The BOJ made its announcement hours after government reports showed the Japanese economy was unexpectedly weak in December, with bigger-than-anticipated declines in industrial production and household spending.
Kuroda said Friday that negative rates don’t replace quantitative easing, they simply add to the BOJ’s options. The central bank pushed back its time frame for reaching stable 2 percent inflation to around the six months starting in April 2017, the third postponement in less than a year. The bank now sees inflation rising 0.8 percent in the 12 months starting this April, down from a previous forecast of 1.4 percent.
European and Japanese policy makers have faced extra pressure to boost stimulus after the yen and euro outperformed major peers for most of this month amid demand for havens as tumbling crude oil prices and concerns China’s economy is slowing spurred a more than $6 trillion rout in global stock markets.
“It’s probably fair to call this a bazooka” from Kuroda, said Daisaku Ueno, the chief currency strategist at Mitsubishi UFJ Morgan Stanley Securities in Tokyo. “The ECB may play its cards for further negative rates and an extension of quantitative easing in March.”
Negative yields mean that sovereign bond holders are actually paying for the privilege of lending governments money.
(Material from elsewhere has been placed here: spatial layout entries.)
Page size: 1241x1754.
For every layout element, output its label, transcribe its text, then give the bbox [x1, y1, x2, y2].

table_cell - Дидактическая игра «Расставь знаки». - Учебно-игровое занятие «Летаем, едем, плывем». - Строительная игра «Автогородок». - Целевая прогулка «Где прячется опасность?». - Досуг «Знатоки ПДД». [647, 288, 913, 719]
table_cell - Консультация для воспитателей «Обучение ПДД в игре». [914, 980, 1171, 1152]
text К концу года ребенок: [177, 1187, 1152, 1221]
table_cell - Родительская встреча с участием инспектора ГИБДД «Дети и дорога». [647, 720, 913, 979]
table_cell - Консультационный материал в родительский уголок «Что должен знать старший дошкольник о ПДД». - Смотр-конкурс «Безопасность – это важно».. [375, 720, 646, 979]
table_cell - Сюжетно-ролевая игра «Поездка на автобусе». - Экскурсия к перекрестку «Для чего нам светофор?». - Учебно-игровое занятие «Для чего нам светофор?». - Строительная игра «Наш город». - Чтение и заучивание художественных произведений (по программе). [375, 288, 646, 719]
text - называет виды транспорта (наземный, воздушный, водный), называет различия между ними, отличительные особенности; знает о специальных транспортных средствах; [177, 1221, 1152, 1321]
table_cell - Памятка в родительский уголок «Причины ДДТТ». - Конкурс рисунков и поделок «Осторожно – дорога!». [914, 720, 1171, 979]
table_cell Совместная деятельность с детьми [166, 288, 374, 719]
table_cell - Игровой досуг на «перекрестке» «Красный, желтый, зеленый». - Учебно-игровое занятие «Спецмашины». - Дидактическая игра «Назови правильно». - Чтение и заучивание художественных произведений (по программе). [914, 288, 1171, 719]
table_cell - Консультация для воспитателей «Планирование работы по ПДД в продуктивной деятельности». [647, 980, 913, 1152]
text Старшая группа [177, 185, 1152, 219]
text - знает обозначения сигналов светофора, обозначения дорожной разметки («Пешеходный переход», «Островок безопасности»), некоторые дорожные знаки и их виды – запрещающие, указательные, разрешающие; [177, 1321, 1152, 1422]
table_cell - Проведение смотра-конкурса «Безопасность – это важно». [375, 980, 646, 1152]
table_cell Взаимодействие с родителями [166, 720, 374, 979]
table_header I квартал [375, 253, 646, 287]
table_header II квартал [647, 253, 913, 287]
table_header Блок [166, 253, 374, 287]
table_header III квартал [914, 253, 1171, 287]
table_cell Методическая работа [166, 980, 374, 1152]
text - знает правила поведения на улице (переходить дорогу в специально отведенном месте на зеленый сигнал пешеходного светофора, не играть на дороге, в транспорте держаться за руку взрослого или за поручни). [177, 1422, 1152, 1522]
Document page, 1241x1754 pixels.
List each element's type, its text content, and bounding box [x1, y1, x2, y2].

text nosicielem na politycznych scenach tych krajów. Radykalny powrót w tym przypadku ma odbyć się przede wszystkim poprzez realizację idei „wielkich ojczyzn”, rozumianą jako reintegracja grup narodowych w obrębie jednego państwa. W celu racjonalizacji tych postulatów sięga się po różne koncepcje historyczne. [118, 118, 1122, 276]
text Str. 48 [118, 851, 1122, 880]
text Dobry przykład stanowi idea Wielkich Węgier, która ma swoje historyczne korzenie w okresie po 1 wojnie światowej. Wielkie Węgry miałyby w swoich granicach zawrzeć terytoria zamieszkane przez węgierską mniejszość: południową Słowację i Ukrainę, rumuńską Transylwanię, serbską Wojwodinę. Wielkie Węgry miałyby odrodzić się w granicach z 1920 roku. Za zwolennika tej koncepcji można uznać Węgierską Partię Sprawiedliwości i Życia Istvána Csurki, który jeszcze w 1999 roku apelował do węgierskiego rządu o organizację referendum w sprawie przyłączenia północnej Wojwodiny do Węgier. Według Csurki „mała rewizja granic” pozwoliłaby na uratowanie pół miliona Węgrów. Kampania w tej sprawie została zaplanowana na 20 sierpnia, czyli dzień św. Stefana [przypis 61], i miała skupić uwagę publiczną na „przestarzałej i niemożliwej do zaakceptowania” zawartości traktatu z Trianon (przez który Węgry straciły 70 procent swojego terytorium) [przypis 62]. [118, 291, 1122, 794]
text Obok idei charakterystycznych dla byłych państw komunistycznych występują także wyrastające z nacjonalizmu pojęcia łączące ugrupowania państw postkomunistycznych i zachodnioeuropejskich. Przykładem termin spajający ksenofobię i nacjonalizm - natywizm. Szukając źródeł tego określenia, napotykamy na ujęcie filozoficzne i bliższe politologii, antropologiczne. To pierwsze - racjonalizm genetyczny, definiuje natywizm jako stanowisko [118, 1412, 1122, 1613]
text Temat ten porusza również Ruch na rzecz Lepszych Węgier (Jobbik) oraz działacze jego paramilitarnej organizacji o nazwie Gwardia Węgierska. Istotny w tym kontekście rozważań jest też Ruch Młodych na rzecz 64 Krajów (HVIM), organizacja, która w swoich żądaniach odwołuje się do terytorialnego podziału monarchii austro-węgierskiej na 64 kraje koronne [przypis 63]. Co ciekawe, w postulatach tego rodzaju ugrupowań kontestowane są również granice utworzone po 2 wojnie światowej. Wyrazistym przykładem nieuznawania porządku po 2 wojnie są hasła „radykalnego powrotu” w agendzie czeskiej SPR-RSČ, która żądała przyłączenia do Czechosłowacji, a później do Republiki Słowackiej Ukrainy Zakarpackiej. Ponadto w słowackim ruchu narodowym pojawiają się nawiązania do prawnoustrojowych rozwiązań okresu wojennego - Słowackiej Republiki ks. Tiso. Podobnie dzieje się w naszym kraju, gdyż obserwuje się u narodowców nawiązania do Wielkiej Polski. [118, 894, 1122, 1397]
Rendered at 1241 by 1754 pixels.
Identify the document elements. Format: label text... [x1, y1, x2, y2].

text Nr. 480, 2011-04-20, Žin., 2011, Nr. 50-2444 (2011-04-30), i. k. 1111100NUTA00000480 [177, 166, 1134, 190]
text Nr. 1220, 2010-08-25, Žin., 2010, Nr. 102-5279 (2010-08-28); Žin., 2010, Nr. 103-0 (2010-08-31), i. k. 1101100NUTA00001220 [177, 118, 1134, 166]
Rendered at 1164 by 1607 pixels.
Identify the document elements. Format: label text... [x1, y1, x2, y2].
Of course, investors likely don’t plan to hold the securities that long -- they want to sell them again later, betting that prices will rise further, pushing yields even lower.
The Swiss National Bank and Sweden’s Riksbank are among other monetary authorities implementing negative interest rate policies.
“It seems as though the BOJ is reaching a no point of return after pursuing a measure that depends on the surprise element in its implementation and has an issue in terms of accountability,” said Shuji Shirota, the head of the macroeconomic strategy group at HSBC Securities Japan Ltd. in Tokyo. “Theoretically speaking it is possible to cut negative rates further, but there will always be a limit as to how much they can do.”